When Art started talking about letting go of his expectations around what K9 should be on Episode 20 of The Humans Inside the Pods it only made sense to focus that week's article on the Art of letting go. See what I did there? Letting go of what you know, what you believe you know, what you want, is something everyone is confronted to throughout their lives, but living in a community, one seems to face it more often than not. Almost daily you are confronted with many new ways of doing things, things you took for granted, opinions you assumed were universals. Some things will drive you crazy, others will frustrate you, you'll roll your eye and breath loudly...but eventually, practice makes growth and you will learn to define your minium expectations, pick your battles and let go of the rest. It is one of the most difficult excercice of living with others though. Whether you call it change or unfullfiled expectations, it is a painful process. So much so that many of us tend to delay the discomfort by practicing what the french call "the ostritch move", basically burrying our heads in the sand and pretending it's all as it should be. We all know better but it doesnt mean that we do, better. So here is what I know. As cliche as it may sound, this is something my yoga teacher taught me. Happiness is temporary because it is the moment where your expectations are fulfilled. The more expectations, the less chance of happiness. The challenge is that most of our expectations depend on other people or factors that are not in our control.

Attachement is the batery of the mind. In order to stop constantly oscillating from happy to sad and find a state of peace and acceptance, you need to remove the battery from the pendulum. It is the attachement to our expecations that make the pendulum of the mind swing back and forth from happiness to sadness.

The more aware we are of that and of what is the minimum requirement for us to feel at peace, the easier it is to let go of the rest and find stillness.

So that's the theory. The practice is more painful because we are humans and more or less slaves to our emotions. Another thing my teacher said, which hits close to home, is "You either get better, or bitter". Both Art and I got bitter for a while I think, after being faced with the loss of our little community within the community and our vision of what our Home should or could be. It took a lont time, and different paths to get better. It took distancing ourselves to allow for a better view and understanding of the situation and the emotions around it, and while taking ditance, we somehow, at our own pace, went throught the equivalent of the steps of grief: denial, anger, bragaining, depression and finally acceptance.
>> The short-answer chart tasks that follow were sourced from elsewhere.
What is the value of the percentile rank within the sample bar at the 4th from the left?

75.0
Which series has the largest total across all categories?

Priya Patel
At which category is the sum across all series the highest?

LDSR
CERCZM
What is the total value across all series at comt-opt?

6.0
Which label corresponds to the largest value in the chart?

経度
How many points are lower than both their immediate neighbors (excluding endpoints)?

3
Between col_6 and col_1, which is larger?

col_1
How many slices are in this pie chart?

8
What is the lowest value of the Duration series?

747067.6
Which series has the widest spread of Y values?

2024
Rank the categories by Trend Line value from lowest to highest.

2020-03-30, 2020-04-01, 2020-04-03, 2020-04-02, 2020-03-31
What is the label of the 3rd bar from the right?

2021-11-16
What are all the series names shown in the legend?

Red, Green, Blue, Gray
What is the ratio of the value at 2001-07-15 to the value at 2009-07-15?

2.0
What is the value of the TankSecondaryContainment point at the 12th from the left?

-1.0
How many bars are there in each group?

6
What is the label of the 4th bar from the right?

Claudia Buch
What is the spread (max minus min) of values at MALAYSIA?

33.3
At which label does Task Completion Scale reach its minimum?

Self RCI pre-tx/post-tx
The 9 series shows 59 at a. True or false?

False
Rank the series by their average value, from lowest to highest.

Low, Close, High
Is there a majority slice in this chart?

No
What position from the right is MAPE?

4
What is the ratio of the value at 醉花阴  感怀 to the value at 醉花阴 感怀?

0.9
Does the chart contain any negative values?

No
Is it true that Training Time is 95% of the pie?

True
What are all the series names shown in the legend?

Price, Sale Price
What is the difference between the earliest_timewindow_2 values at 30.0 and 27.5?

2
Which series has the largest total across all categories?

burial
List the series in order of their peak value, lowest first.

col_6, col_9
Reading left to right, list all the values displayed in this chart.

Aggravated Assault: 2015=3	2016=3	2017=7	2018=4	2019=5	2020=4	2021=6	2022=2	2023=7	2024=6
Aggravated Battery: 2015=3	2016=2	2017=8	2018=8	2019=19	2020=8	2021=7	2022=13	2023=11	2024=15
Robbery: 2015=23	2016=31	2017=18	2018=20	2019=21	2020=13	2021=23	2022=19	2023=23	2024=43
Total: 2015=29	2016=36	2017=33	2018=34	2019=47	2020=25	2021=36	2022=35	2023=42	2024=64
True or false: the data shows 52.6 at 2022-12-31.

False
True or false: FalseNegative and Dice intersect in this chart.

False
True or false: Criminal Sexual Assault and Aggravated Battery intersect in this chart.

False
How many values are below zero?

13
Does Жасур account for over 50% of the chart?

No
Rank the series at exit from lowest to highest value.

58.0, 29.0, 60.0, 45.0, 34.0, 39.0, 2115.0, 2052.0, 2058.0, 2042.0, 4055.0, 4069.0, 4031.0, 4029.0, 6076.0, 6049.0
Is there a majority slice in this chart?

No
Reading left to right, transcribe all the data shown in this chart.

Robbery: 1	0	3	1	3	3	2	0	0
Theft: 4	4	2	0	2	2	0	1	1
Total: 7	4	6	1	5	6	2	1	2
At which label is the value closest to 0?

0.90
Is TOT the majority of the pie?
For me it was accepting that what I loved the most about the Community, it's diversity, it's power of inspiration and spontaneity, the feeling of safety... all of it, was only made possible by the flexibility and constant evolution of the House, almost like a breathing organism, with each breathe and new resident, it evolved. By constantly wanting to go back to what I had known, I was simply and slowly weakening the very soul of what I was cherishing.

As Art decided to stay and "re join" K9, having left the house 8 months ago now, I find myself facing the question, do I get better or bitter? Do I keep crying over K9 or smile because it happened. Do I forget and move on, or take inspiration from it to create something here? Time will tell.